Tong of Kent : Various extracts relating to the Tong family of Tong,
Tunstall, Pitstock and Bredgar in the county of Kent.
Victoria County History of the County of Kent, Vol. III
p267 - The Domesday Monachorum
Hugh de Port holds Hageleg [Hawley] for ½ sulung, Eisce [Ash] 3 sulungs, Dideleg [Idley?] and Somniges [-], for ½ sulung, Pellesword [Paddlesworth] for ½ sulung, Resce [Ryarsh] for 2½ sulungs, Offeham [Offham] for a sulung, Alnodentune [Allington] for 3 sulungs, Tunestele [Tunstall] for 3½ sulungs, Cert [Upchurch?] for 2 sulungs, Tanges [Tonge] for 2 sulungs, Stependune [-] for a sulung less ½ yoke, Nordtune [Norton] for 4 sulungs, Herst [Hurst] for 3 yokes, Pesinges [Pising] and Piham [Pineham] for 2 sulungs, Eawelle [Ewell] for 3 sulungs, Westcluie [Westcliffe] for 2 sulungs, Soltune [Solton] for a sulung.
Sum, 34 sulungs and 2½ yokes, and 54 acres which were once (assessed) in Derteford [Dartford].
Hasted, Edward, The History and Topographical Survey of the County of Kent, Vol. VI, 1779-1800
pp. 94-95 Milton Hundred, Tunstall, PITSTOCK
Thi manor becoming vested in the crown, the king granted it two years afterwards to Sir Thomas Cheney, treasurer of his household, to hold in capite by knight's service. His son and heir Henry Cheney, esq. of Todington, in the 13th year of queen Elizabeth, alienated the manor of Pistocke, and those woods, parcel of it, called Mynchyng-wood, to Richard Thornhill, citizen and grocer of London, whose son and heir Samuel Thornhill, upon his death gave it to his second son Sir John Thornhill, of Bromley, and his son and heir Charles Thornhill, esq. in the reign of Charles II. sold it to Mr. James Tong, whose ancestors had been resident here, and were possessed of lands in this parish for some generations before, for his ancestor William Tonge, resided at Pistocke in the beginning queen Elizabeth's reign, as tenant of it. In the visitation of this county, anno 1619, is the pedigree of Tonge, of Tunstall; their arms, Azure, a bend cotized, or, between six martlets of the second. In which name it continued till at length it was sold to Hayter, and Mr. William Hayter, gent., resided here...

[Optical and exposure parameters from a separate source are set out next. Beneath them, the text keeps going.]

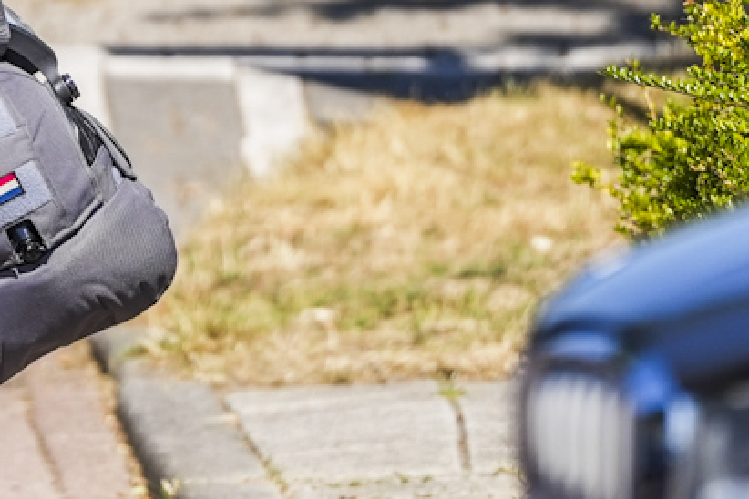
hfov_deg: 2.2
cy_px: -184
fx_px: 19452
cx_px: 155
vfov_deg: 1.5
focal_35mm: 935
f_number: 2.8
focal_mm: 200
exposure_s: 1/4000
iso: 200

pp. 98-101 Milton Hundred, BREDGAR
But in the next reign of king Richard II. this manor [Bexon] was become the property of the family of Tong, who were of some account in different parts of East-Kent, as well as in this neighbourhood; for it appears that by some ancient deeds, that Semanus de Tong, in the 16th year of that reign, was tenant to the Maison Dieu, in Ospringe, for lands at Lorinden, in Challock, and sealed with a bend cotized, argent, between six martlets, gules, in which name this estate continued down to John Tonge, gent who about the latter end of the reign of king Charles I. alienated it to Mr. Thomas Fearne.
pp. 104 - 105 Milton Hundred, BREDGAR
In the church [St. John Baptist, Bredgar] there are several memorials for the Tongs...
pp. 132 - 143 Milton Hundred, TONG
[Article covers the ownership of the Manor of Tong from pre-Norman Conquest times until 1791. Also of Tong Castle "The Castle of Tong". ]
There was a family of good account formerly, which took their name from the parish. Semanus at Tong was so considerable a man, that in the 21st year of king Richard II he lent the king twenty pounds, no small sum in those days. He possessed lands at Bredgar, Tonstall, and other places in this neighbourhood and elsewhere, and at Bredgar, his descendents remained till within memory.
Domesday Book: Kent. p9. Phillimore 1983. Edited by Phillip Morgan (general editor John Morris)
118 Hugh also holds TONGE from the bishop. It answers for 2 sulungs. Land for 3 ploughs. In lordship 2;
5 villagers with 1 plough.
A church; 4 slaves; a mill at 8s; woodland, 4 pigs.
Value before 1066 and later £7; now £10 10s
Osward held it.
Of these sulungs which Hugh of Port has, Osward held 5 for tribute, and 3 sulungs and 1½ yokes which he took from the King's villagers.